• _CONSIGNE 1_
Pouvez-vous réécrire sous forme de liste le paragraphe du texte sur Frédéric Chatillon qui commence par « A Lyon au début du mois », en gardant ses faits principaux ?
• _CONSIGNE 2_
Répondez aux questions suivantes à partir du texte sur Frédéric Chatillon :
(a) À quelle date le parquet de Paris a-t-il ouvert l'information judiciaire pour « escroqueries » et « abus de bien sociaux » ?
(b) Quelle est la profession de Nicolas Crochet ?
(c) Lors de quel événement Frédéric Chatillon est-il allé jusqu'en salle de presse en septembre 2016 ?
• _CONSIGNE 3_
Citez le passage du texte sur Frédéric Chatillon situé entre « Bref, à chaque » et « de l’affaire Jeanne. », ces deux bornes incluses.

• _TEXTE EXTRAIT_
■ ■ ■ ■ ■ ■ ■

Bien visible aux meetings de Marine Le Pen
Il a aussi été mis en examen le 15 février, pour abus de biens sociaux dans le cadre d’une information judiciaire ouverte le 9 novembre 2016 par le parquet de Paris pour « escroqueries » et « abus de bien sociaux » lors des élections de 2014 (municipales, européennes et sénatoriales) et de 2015 (départementales). Les juges d’instruction soupçonnent Riwal, longtemps prestataire principal de la communication électorale frontiste, d’avoir accordé un crédit au FN via Jeanne, un micro-parti, soupçonné par la justice d’être une coquille vide abritant une société commerciale. Or, les personnes morales n’ont pas le droit de contribuer au financement des partis politiques. Une autre enquête, encore au stade préliminaire, a été ouverte début novembre concernant les régionales de 2015.
Bref, à chaque scrutin, le nom sulfureux de Frédéric Chatillon apparaît dans le radar de la justice. Pas de quoi faire de l’intéressé un pestiféré au parti. Lors des « Estivales » de Fréjus en septembre 2016, il s’était laissé voir publiquement jusqu’à aller en salle de presse. Rebelote aux « Assises présidentielles » de Lyon les 4 et 5 février où Frédéric Chatillon était encore présent, ainsi que son acolyte Nicolas Crochet, un expert-comptable lui aussi mis en examen dans le volet 2012 de l’affaire Jeanne.
Un contrôle judiciaire qui s’impose à lui
A Lyon au début du mois, Frédéric Chatillon assumait encore auprès de L’Express « vérifier des choses purement techniques » dans la campagne. Sans plus de précisions. A Fréjus, en septembre, se livrant à quelques journalistes, il indiquait qu’il pourrait être « salarié » en son « nom propre » par Marine Le Pen et donner des « conseils sur la forme, sur la technique, sur la cohérence web/print, sur l’adaptation des supports, sur les livraisons dans les temps ».
Frédéric Chatillon, à l’antenne de BFMTV (Capture d’écran).
Frédéric Chatillon, à l’antenne de BFMTV (Capture d’écran).

■ ■ ■ ■ ■ ■ ■

• _LIGNES DE DONNÉES_
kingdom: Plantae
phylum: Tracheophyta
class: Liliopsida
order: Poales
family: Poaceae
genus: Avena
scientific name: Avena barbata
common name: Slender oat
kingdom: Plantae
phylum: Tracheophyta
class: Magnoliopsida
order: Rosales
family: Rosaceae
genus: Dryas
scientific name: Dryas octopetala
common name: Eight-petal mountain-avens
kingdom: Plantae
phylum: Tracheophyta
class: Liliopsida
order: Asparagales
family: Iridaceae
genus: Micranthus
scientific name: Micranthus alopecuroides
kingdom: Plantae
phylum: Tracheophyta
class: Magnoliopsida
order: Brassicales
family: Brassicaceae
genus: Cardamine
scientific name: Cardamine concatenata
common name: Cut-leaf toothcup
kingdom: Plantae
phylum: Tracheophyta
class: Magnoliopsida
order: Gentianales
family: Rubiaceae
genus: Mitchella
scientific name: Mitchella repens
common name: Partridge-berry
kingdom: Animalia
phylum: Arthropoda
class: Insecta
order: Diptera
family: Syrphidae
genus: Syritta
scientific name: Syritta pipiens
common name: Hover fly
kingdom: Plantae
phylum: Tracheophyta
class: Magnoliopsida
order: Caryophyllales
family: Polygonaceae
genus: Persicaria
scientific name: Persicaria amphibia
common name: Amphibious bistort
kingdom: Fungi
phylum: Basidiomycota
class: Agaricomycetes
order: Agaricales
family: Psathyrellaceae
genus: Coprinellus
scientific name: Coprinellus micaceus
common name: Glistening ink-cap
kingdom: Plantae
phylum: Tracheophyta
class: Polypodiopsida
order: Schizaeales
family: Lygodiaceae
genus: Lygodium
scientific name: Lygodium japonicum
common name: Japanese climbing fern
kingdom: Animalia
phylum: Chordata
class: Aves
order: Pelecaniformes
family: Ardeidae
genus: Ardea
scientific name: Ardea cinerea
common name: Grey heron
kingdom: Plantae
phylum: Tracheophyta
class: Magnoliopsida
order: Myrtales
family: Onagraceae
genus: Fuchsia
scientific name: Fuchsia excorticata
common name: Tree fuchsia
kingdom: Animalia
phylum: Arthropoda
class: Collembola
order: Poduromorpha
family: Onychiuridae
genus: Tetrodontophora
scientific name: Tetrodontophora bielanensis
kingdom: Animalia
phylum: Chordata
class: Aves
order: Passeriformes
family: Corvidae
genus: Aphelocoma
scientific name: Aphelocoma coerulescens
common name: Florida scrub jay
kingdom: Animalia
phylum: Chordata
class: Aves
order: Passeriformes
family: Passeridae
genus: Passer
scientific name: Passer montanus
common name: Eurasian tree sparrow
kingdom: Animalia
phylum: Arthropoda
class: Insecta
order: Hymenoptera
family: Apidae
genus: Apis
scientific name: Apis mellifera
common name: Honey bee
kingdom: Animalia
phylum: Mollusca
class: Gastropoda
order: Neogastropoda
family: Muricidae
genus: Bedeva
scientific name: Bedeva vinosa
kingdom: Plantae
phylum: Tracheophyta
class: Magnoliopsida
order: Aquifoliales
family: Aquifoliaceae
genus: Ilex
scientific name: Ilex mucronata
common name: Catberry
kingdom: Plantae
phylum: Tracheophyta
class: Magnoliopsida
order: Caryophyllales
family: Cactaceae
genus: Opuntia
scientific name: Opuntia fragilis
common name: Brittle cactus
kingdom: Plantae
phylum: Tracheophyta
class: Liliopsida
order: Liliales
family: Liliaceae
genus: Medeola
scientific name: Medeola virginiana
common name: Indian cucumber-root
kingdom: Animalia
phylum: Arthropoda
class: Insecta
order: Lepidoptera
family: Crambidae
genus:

■ ■ ■ ■ ■ ■ ■

• _RÉPONSE COMPLÈTE 1_
- À Lyon, au début du mois, Frédéric Chatillon déclarait encore à L'Express « vérifier des choses purement techniques » dans la campagne, sans plus de précisions.
- À Fréjus, en septembre, il a confié à quelques journalistes qu'il pourrait être « salarié » en son « nom propre » par Marine Le Pen.
- Il donnerait alors des conseils sur la forme, la technique, la cohérence web/print, l'adaptation des supports et les livraisons dans les temps.

• _RÉPONSE COMPLÈTE 2_
(a) Le 9 novembre 2016.
(b) Il est expert-comptable.
(c) Lors des « Estivales » de Fréjus.

• _RÉPONSE COMPLÈTE 3_
Bref, à chaque scrutin, le nom sulfureux de Frédéric Chatillon apparaît dans le radar de la justice. Pas de quoi faire de l’intéressé un pestiféré au parti. Lors des « Estivales » de Fréjus en septembre 2016, il s’était laissé voir publiquement jusqu’à aller en salle de presse. Rebelote aux « Assises présidentielles » de Lyon les 4 et 5 février où Frédéric Chatillon était encore présent, ainsi que son acolyte Nicolas Crochet, un expert-comptable lui aussi mis en examen dans le volet 2012 de l’affaire Jeanne.